Before and after object boxes:

○ ○ ○ ○ ○

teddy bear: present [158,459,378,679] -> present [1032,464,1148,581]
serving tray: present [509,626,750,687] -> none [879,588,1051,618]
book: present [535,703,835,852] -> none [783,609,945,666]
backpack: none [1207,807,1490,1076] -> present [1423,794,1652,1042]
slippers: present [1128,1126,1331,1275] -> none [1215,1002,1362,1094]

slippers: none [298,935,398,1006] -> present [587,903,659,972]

○ ○ ○ ○ ○

YOUR GOAL ▸
Every record is to be repeated exactly as it stands above.

EXERCISE SOLUTION ▸
teddy bear: present [158,459,378,679] -> present [1032,464,1148,581]
serving tray: present [509,626,750,687] -> none [879,588,1051,618]
book: present [535,703,835,852] -> none [783,609,945,666]
backpack: none [1207,807,1490,1076] -> present [1423,794,1652,1042]
slippers: present [1128,1126,1331,1275] -> none [1215,1002,1362,1094]

slippers: none [298,935,398,1006] -> present [587,903,659,972]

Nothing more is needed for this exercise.